Gündem
Öcalan dayatması süreci baltalıyor
Cumhur İttifakı’nın attığı cesur adımlarla başlatılan “Terörsüz Türkiye” süreci, CHP kafalı istemezükçüler tarafından baltalanıyor. DEM, terör örgütü elebaşı Abdullah Öcalan’a “umut hakkı” provokasyonu ile, CHP ve yandaşları ise ‘Öcalan’ı serbest bırakacaklar’ iddialarını yayarak, Terörsüz Türkiye sürecini engellemeye çalışıyor.
SABOTE EDİCİ YAKLAŞIMLAR
Akit’e konuşan eski HDP Grup Başkanvekili Ayhan Bilgen bakın neler söylüyor: “Ortadoğu’daki gelişmeleri ve Türkiye’nin bu sürece dair çabasını, çalışmasını sadece Öcalan’ın kişisel yaşam standartları üzerine odaklayarak tartışmak, konuyu basitleştirmektir. Esas olan Öcalan’ın silahsızlanma ve toplumsal barışı güçlendirme sürecine katkı sunmasının imkânlarının, koşullarının kolaylaştırılmasıdır. Hem örgüt üzerinde hem de kendisine değer atfeden kitle üzerinde sözünü, mesajını güçlendirecek imkânların oluşması meselesidir. Bunun dışında bir zemine tartışmayı taşımak, hem Türkiye gerçekliğiyle örtüşmez hem de konunun ciddiyetiyle bağdaşmaz. Burada iki taraflı bir yanlış yapılıyor. Özellikle Öcalan’ı savunuyor gibi gözüken, özgürlüğü üzerine söylem kuranlar, aslında tam da bu sürece karşı olanlara malzeme veriyorlar, argüman üretiyorlar. Çünkü Türkiye’nin geçmişten gelen acıları var. Bu acıları depreştirecek, tahrik edecek yaklaşımlardan kaçınmak, gerçekçi hareket etmek ve hassasiyetleri bilerek talepleri dillendirmek lazım. Öcalan’a da Kürtlere de zarar verecek bir iş yaptıklarını düşünüyorum. Bu konuda herkesin daha dikkatli olması gerekir. Süreçte bir ilerleme var ama her türlü sabote edici yaklaşımdan dikkatle kaçınmak lazım. Onun için herkes sadece kendi tabanını düşünerek yaklaşmamalı. Bu işin hani Anadolu’daki tabirle; niyeti üzüm yemek olmalı. Yoksa bağcıyı dövmeye odaklı yaklaşımlarla ilerleme kat edilmez.”

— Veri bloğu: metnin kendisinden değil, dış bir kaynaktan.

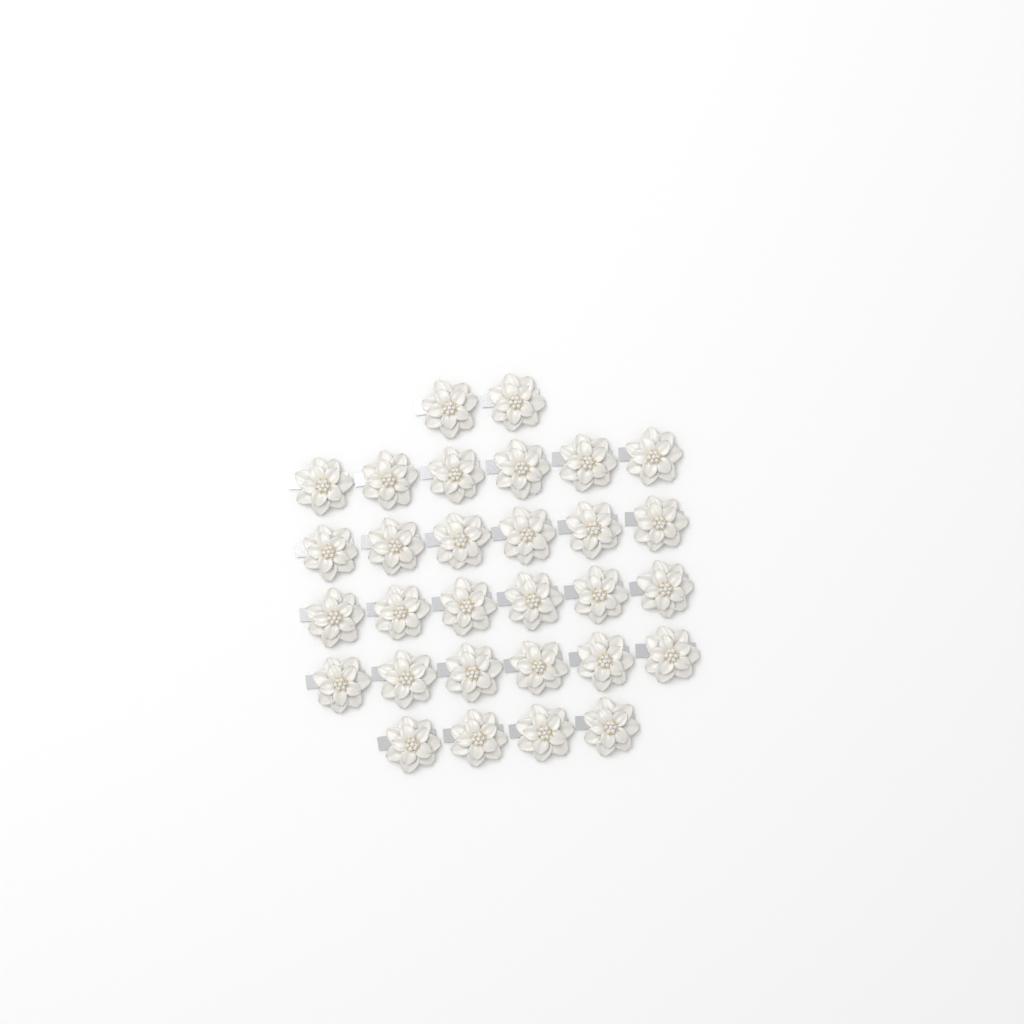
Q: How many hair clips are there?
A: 30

‘Kardeşlik, Dayanışma Yasası’
Araştırmacı Yazar İsmail Nacar da şunları dile getirdi: “Bilindiği gibi partilerin ‘Terörsüz Türkiye’ sürecine ilişkin ayrı ayrı hazırladıkları raporlarında, Abdullah Öcalan için bir umut hakkı ifadesi yer almıyor. Öcalan da bundan rahatsız olmamıştır. Aksine kendisini önceleyen böyle bir ifade onu rahatsız ederdi. Umarım bu süreç kısa zamanda bir kardeşlik hukuku çerçevesinde sonlandırılır ve mimarlarını mahcup etmez. Bu süreci gölgeleyecek ikinci bir konu ise anlamsız kavram kargaşasıdır. Örneğin, Adalet Bakanı yasaların barış yasası ya da geçiş yasası olamayacağını söylüyor. Bu tartışmanın bir ihtilafa dönüşmemesi için benim bir önerim var; Milli Dayanışma, Kardeşlik ve Demokrasi Komisyonu’nu da hatırlatacak olan bu yasal düzenlemenin adı ‘Kardeşlik ve Dayanışma Yasası’ olabilir.”